- Court: 9th Circuit Court of Appeals Archives
- Area(s) of Law: Civil Law
- Date Filed: 07-07-2015
- Case #: 13-15657, 13-15760
- Judge(s)/Court Below: Circuit Judge Rakoff for the Court; Circuit Judges Noonan and Clifton
- Full Text Opinion
The Tucson school district implemented the Mexican American Studies (“MAS”) program in Tucson public schools to inform its students about Mexican or other Hispanic cultural heritage – sixty percent of the children enrolled in the Tucson public schools were of Mexican or other Hispanic descent. Arizona state superintendents of education sponsored and implemented legislation eliminating MAS on the grounds that the program promoted ethnocentrism and reverse racism.
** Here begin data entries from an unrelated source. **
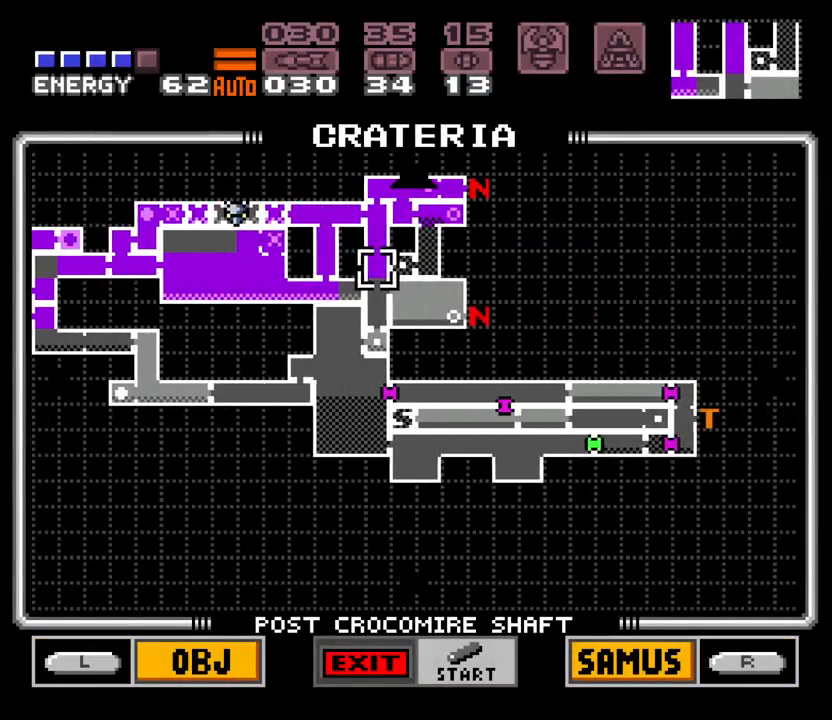
{"dt_ms": 500, "buttons": [], "events": [[100, "DPAD_RIGHT", "up"]]}
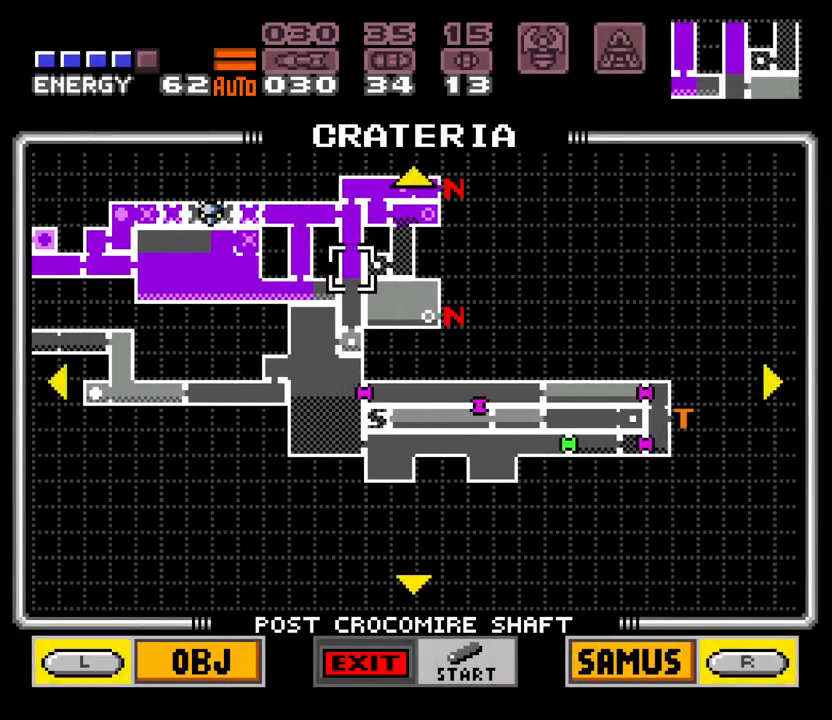
{"dt_ms": 500, "buttons": [], "events": []}
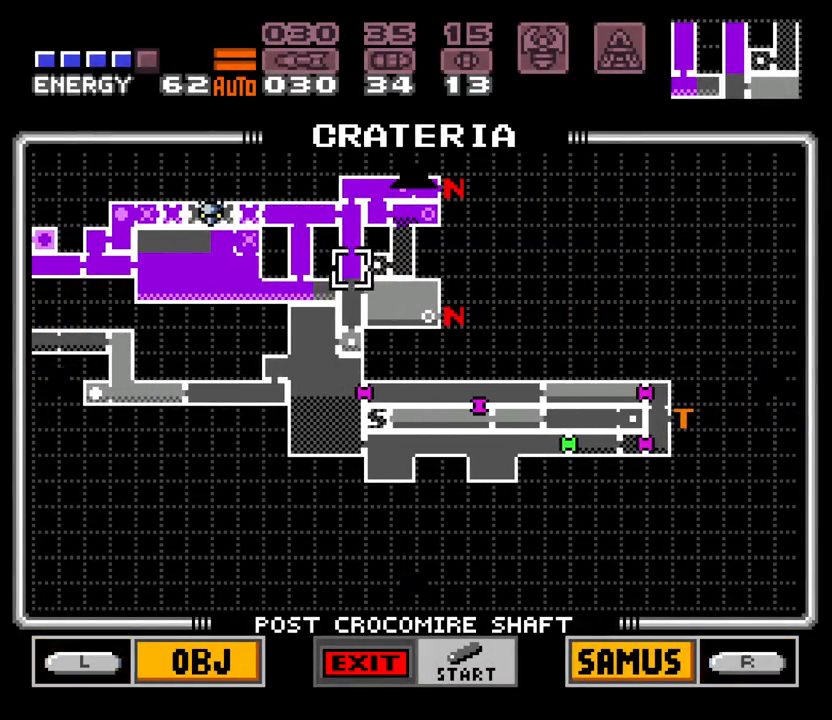
{"dt_ms": 500, "buttons": ["DPAD_LEFT"], "events": [[83, "DPAD_LEFT", "down"]]}
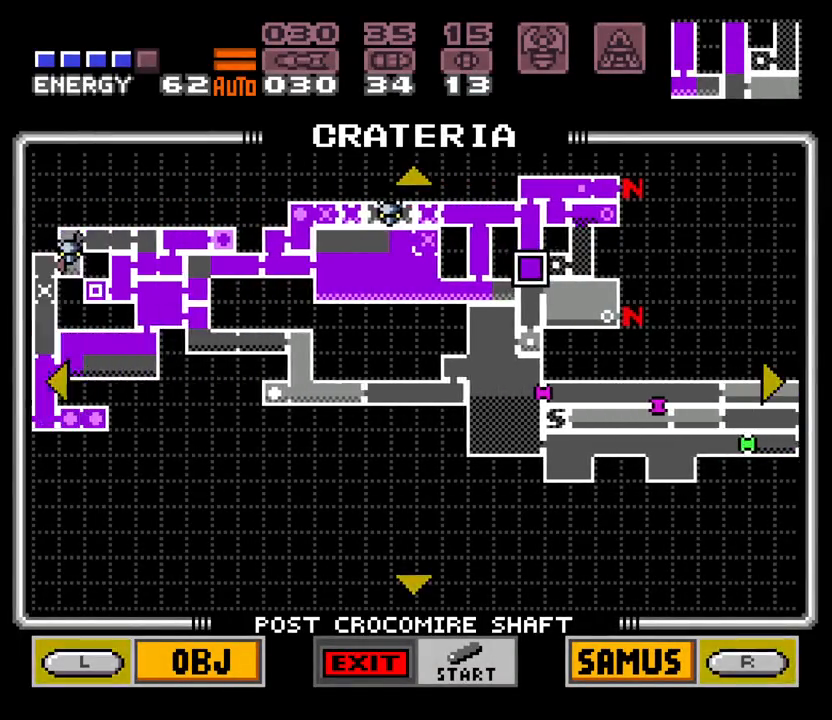
{"dt_ms": 500, "buttons": [], "events": [[133, "DPAD_LEFT", "up"]]}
The district court granted the plaintiff, a student, a motion for summary judgment regarding First Amendment overbredth of the Arizona Revised Statute § 15-112, but the district court denied motions for the plaintiff’s claims that the defendants violated their equal protection and that the statute in question constituted First Amendment vagueness. On appeal, the Ninth Circuit determined whether enforcement of the statute was discriminatorily motivated. Applying prior precedent from Arlington Heights, defendants act with discriminatory purposes when (1) the action impacts one race more heavily than another; (2) the historical background of the decision; (3) the specific sequence of events leading to the challenged action; (4) the defendant’s departures from normal procedures or substantive conclusions; and (5) relevant legislative or administrative histories. When viewing these factors in a light most favorably to the plaintiffs, the panel held that the parties presented sufficient evidence to raise a genuine issue of material fact that the statute was at least partially intended to discriminate against MAS students based on the students’ race or national origin. AFFIRMED in part, REVERSED in part, and REMANDED.